Hard coatings with a thickness of a few microns are widely applied to improve the performance of tools, for example: for cutting, forming and casting applications, and mechanical components. Among them, Ni-P plate coating is widely used for structural materials and plays a critical role in preventing mechanical failure of the substrate. It is well known that Ni-P material possesses high hardness, high strength and other superior mechanical properties, providing excellent performance for metallic ductile substrate/components. It has already been established characterization of the contact fracture and wear properties of Ni-P coatings with different microstructure by post-heating, so that they improve the wear resistance. However, the effect on adhesion strength has not been studied so far. The hindrance to this is the fact that it is challenging to evaluate adhesion strength quantitatively using conventional mechanical tests. In essence, quantitative mechanistic study for adhesion is needed to guide the improvement of wear resistance and mechanical performance of coatings.

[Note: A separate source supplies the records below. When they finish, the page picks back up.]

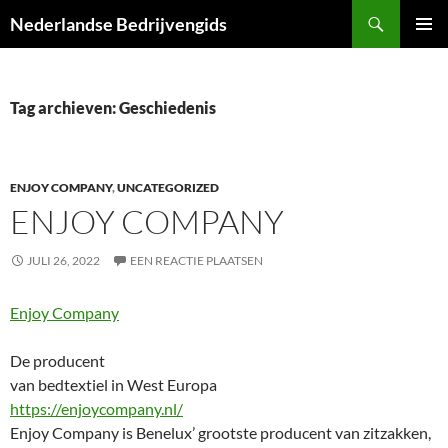
Ga
Zoeken
Nederlandse Bedrijvengids
naar
PRIMAI
de
MENU
inhoud
Tag archieven: Geschiedenis
ENJOY COMPANY
,
UNCATEGORIZED
ENJOY COMPANY
JULI 26, 2022
EEN REACTIE PLAATSEN
Enjoy Company
De producent
van bedtextiel in West Europa
https://enjoycompany.nl/
Enjoy Company is Benelux’ grootste producent van zitzakken,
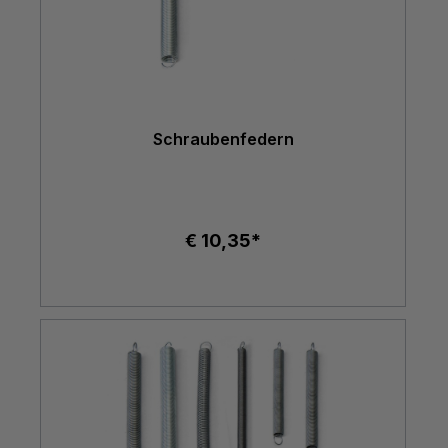
Schraubenfedern
€ 10,35*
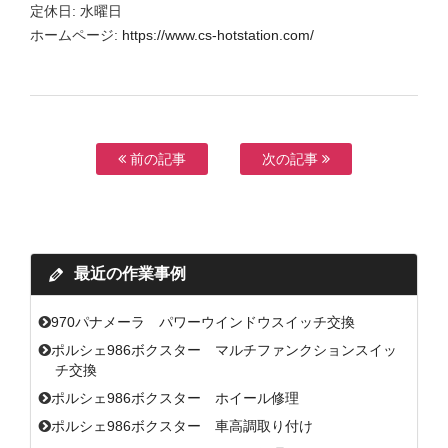
定休日: 水曜日
ホームページ:
https://www.cs-hotstation.com/
前の記事
次の記事
最近の作業事例
970パナメーラ パワーウインドウスイッチ交換
ポルシェ986ボクスター マルチファンクションスイッ
チ交換
ポルシェ986ボクスター ホイール修理
ポルシェ986ボクスター 車高調取り付け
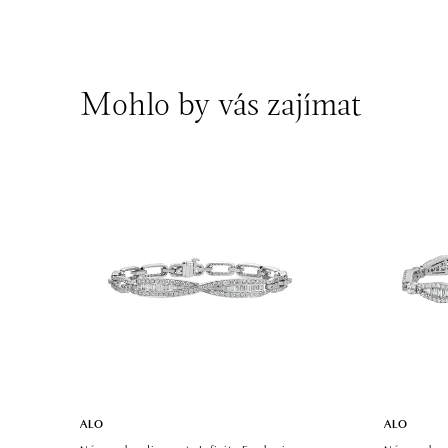
Mohlo by vás zajímat
ALO
ALO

Generally, for the integrity of coating materials, it is essential to quantitatively evaluate the adhesion strength and adhesion durability of hard coatings. Unfortunately, previous studies have only conducted general testing with contact methods, which may make quantitative evaluation difficult for good reproducibility. This is due to the fact that the testing result is affected by contact between the materials and/or equipment. On this account, researchers from Chuo University in Japan: Kohei Kanamori (graduate student), Yoshikatsu Kimoto (graduate student), Shuto Toriumi (graduate student) and led by Professor Akio Yonezu, proposed to evaluate the adhesion strength and durability of Ni-P coatings in a non-contact manner using the Laser Shock Adhesion Test (LaSAT). Their work is currently published in the research journal, Surface & Coatings Technology. This technique of LaSAT is very unique, and laser shock wave is employed to induce adhesive fracture with a non-contact manner. In addition, repetitive LaSAT provides useful information on adhesion durability, which is difficult to evaluate using general testing methods.
To begin with, a hard coating of electroless Ni-P deposited on carbon steel substrate (SKD11) was prepared, followed by the in-depth assessment of the effect of post heat treatment on adhesion. The researchers then calculated the interfacial tensile stress from the numerical simulation of wave propagation by using FEM. Lastly, the effect of post-heat treatment on adhesion was investigated using LaSAT, uniaxial tension, and microscopic observation using SEM-EDX.
The research team reported that credit to post heat treatment, the hardness of coating, adhesion strength and durability were improved. Especially, the repetitive LaSAT revealed that adhesion durability improved by twice or more. Further, observation of the delaminated surface of the Ni-P coating using SEM-EDX revealed the presence or absence of Fe-C compounds on the Ni-P surface.
In summary, the study used LaSAT to quantitatively evaluate the adhesion strength and adhesion durability of the hard coating in a non-contact manner. It was found that due to the heat treatment, Fe-C compounds on the substrate were deprived by the coating delamination. Overall, the team concluded that repeated LaSAT was useful for evaluating the adhesion strength of the electroless Ni-P coating deposited on the carbon steel substrate. In a statement to Advances in Engineering, Professor Akio Yonezu said the study provide important information on the effects of heat treatment on coating adhesion toward the development of better coating process, as well as repetitive LaSAT is extremely useful for evaluating coating life quantitatively. This is the first challenge and a pioneer work of films/coatings integrity.
Kohei Kanamori, Yoshikatsu Kimoto, Shuto Toriumi, Akio Yonezu. Evaluation of adhesion durability of Ni–P coating using repeated Laser Shock Adhesion Test. Surface & Coatings Technology: volume 396 (2020) 125953.